__INSTRUCTION__:
Report every line of the records below that contains the word "ماینکرفت".

----

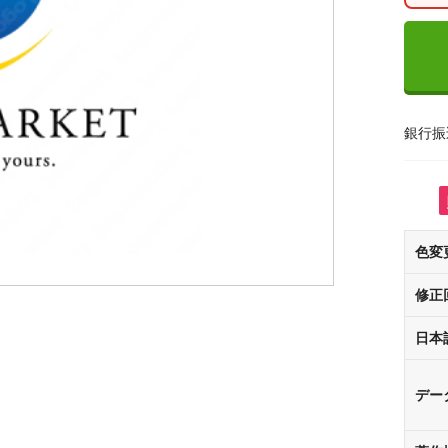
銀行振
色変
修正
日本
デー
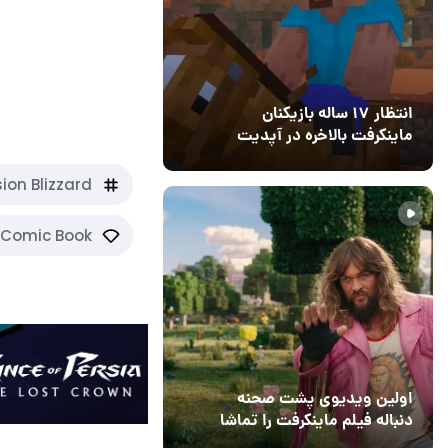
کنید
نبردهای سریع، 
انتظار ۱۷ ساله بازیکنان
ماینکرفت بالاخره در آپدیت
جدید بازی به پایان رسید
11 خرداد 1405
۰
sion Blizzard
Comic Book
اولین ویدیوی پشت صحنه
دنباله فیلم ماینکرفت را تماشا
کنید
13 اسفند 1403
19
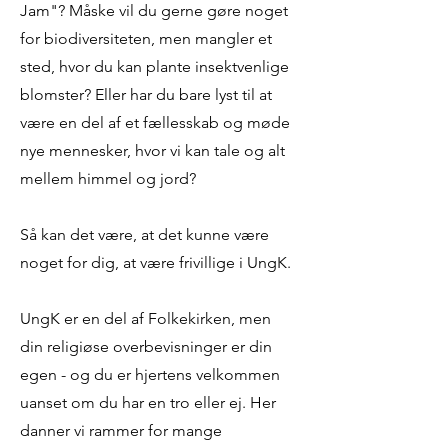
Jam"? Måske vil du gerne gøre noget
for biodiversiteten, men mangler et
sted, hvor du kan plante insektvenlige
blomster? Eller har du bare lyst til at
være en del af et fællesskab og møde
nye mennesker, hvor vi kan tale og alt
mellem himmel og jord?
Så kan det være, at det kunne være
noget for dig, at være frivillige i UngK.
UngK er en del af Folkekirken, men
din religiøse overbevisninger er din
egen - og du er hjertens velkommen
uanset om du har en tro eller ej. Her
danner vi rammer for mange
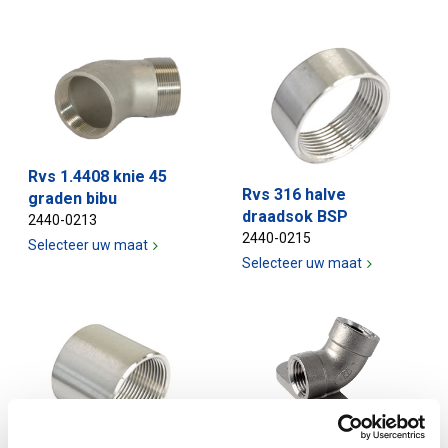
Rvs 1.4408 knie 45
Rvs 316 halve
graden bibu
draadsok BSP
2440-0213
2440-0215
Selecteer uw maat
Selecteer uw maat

----

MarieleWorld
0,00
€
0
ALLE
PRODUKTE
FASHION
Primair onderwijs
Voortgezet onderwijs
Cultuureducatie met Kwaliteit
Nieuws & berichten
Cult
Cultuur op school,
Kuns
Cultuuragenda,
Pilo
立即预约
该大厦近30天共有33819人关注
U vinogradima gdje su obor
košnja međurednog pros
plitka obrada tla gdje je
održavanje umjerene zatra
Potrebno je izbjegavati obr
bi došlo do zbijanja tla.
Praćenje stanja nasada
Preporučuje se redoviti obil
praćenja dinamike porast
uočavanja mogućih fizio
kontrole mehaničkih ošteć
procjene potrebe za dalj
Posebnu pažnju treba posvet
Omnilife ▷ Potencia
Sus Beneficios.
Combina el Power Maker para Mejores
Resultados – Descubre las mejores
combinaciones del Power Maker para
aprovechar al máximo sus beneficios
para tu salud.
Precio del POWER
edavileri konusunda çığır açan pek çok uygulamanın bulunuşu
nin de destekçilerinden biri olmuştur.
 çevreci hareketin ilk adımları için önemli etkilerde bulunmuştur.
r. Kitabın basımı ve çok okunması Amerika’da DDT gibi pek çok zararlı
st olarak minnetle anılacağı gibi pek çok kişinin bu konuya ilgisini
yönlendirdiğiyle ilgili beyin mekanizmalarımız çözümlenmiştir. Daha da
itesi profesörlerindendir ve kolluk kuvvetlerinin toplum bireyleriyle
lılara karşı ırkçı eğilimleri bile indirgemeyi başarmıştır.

----

__WRITTEN SOLUTION__:
ماینکرفت بالاخره در آپدیت
دنباله فیلم ماینکرفت را تماشا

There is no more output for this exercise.